Anche questa massa però non è sufficiente per tenere assieme l'ammasso. Poiché questo gas è approssimativamente in equilibrio con il campo gravitazionale dell'ammasso, la sua distribuzione rivela la forma del campo stesso. Da ciò è quindi possibile calcolare la distribuzione della massa totale nell'ammasso: ne risulta che essa è molto più alta di quella del gas o delle galassie.
La componente mancante è detta materia oscura e la sua esatta natura è ancora sconosciuta. In un ammasso tipico, solo il 5% della massa totale è sotto forma di galassie, forse il 10% come gas intergalattico caldissimo che emette raggi X; il resto è costituito appunto da materia oscura.

La forma degli ammassi di galassie dipende perciò dalla distribuzione della massa totale (o gravitazionale) dell'ammasso che forma appunto il campo gravitazionale, ma anche dallo stato gravitazionale in cui gli ammassi si trovano. Se le galassie hanno avuto il tempo di adeguarsi alla distribuzione di massa dell'ammasso rimandone definitivamente legate, tendono ad assumere una forma sferica.
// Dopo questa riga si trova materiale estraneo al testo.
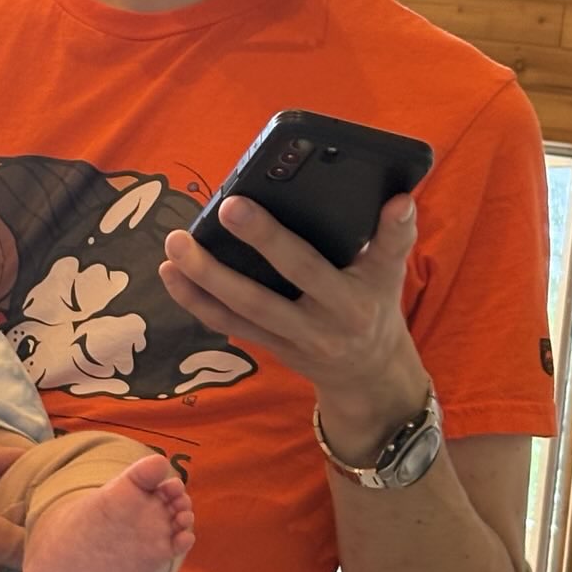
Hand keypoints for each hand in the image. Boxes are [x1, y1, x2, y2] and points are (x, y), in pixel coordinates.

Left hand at [160, 193, 428, 460]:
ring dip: (202, 278)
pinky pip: (225, 323)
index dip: (289, 239)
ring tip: (175, 243)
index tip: (262, 206)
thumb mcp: (391, 274)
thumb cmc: (375, 305)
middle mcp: (317, 325)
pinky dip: (195, 299)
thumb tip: (400, 197)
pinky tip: (171, 272)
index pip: (321, 265)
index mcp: (351, 301)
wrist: (368, 375)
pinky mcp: (265, 345)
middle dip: (244, 251)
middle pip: (269, 292)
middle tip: (224, 207)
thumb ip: (394, 237)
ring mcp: (287, 339)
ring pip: (239, 310)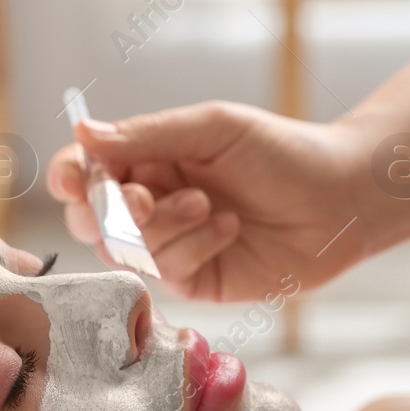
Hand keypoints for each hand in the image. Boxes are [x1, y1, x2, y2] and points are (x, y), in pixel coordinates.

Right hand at [46, 101, 378, 301]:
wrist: (339, 197)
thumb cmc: (281, 152)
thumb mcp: (210, 129)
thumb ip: (145, 136)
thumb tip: (81, 133)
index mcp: (148, 160)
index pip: (87, 171)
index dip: (70, 176)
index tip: (73, 177)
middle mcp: (152, 204)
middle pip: (90, 218)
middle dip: (107, 211)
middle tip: (142, 198)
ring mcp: (171, 246)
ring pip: (124, 249)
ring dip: (161, 226)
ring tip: (207, 204)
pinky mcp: (195, 281)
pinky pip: (165, 271)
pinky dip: (193, 246)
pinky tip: (229, 228)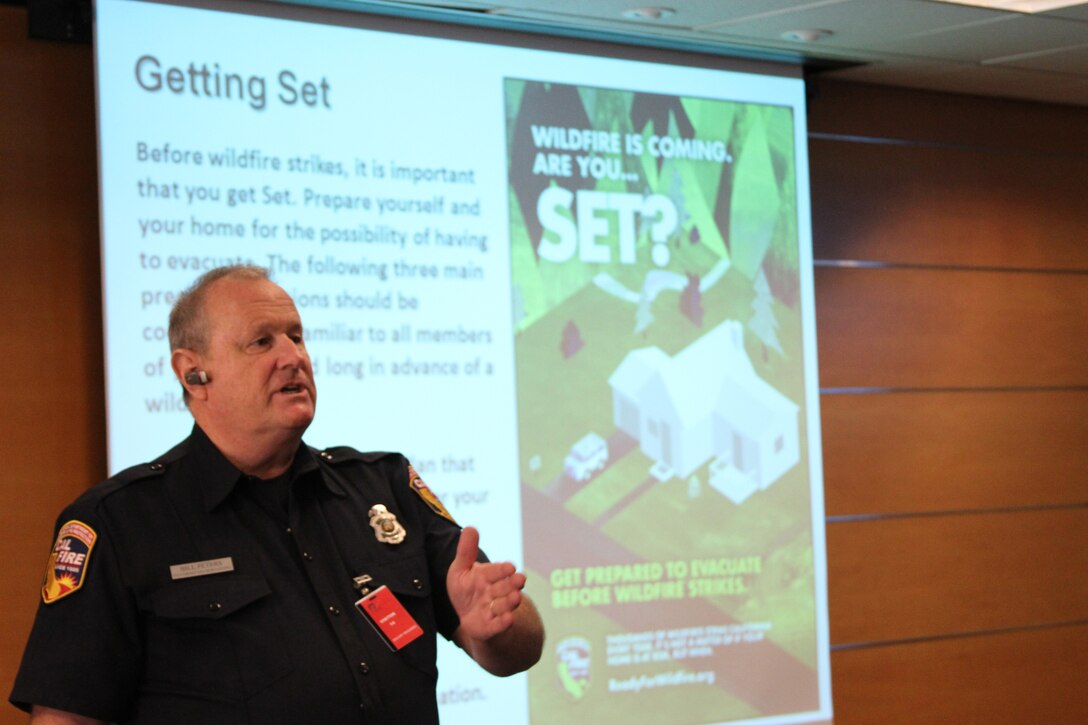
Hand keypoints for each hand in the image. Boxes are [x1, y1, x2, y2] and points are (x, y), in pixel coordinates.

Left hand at [446, 526, 525, 641]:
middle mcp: (496, 592)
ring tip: (515, 598)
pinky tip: (508, 619)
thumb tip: (470, 527)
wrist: (467, 616)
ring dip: (510, 601)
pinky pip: (498, 626)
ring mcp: (495, 609)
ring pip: (505, 605)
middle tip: (520, 580)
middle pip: (506, 587)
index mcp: (489, 575)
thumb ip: (466, 551)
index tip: (510, 567)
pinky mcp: (491, 627)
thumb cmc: (467, 589)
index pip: (498, 570)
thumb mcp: (461, 569)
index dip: (503, 569)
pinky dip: (503, 623)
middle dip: (512, 584)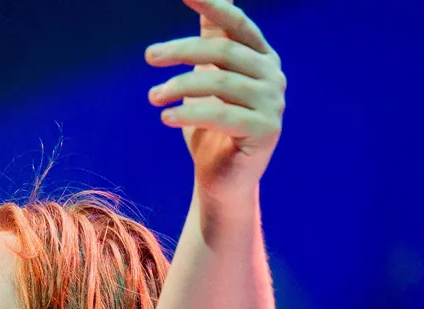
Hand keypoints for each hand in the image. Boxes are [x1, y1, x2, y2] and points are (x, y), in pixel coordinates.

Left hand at [146, 0, 285, 198]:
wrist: (220, 178)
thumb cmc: (211, 125)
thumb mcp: (207, 76)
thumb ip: (211, 37)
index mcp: (262, 57)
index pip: (236, 23)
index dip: (214, 6)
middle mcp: (273, 76)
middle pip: (223, 51)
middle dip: (181, 50)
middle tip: (149, 55)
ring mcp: (273, 103)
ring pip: (220, 83)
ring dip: (179, 86)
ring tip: (153, 96)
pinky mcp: (266, 130)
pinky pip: (221, 115)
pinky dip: (189, 113)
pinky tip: (165, 117)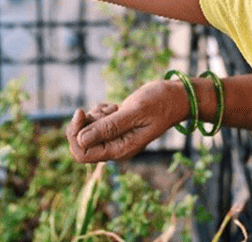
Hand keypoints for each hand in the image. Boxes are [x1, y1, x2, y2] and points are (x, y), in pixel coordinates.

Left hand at [65, 80, 186, 162]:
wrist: (176, 97)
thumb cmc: (159, 103)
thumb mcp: (135, 112)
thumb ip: (109, 127)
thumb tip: (81, 140)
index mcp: (120, 150)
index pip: (82, 153)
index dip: (75, 134)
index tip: (81, 112)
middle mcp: (115, 148)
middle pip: (81, 144)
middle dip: (84, 124)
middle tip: (101, 109)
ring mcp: (115, 138)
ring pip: (87, 131)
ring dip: (94, 115)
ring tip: (113, 107)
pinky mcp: (116, 128)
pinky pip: (95, 122)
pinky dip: (99, 111)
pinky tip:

Questa forma è quella che spesso si assume per determinare alcune caratteristiche degli ammassi (come appunto la massa) che dipendono dal loro stesso volume totale.
In ogni caso, la forma di un ammasso dipende dalle forze specifiche che agiscono al suo interno ma non dalla situazione dinamica globale dell'Universo in espansione.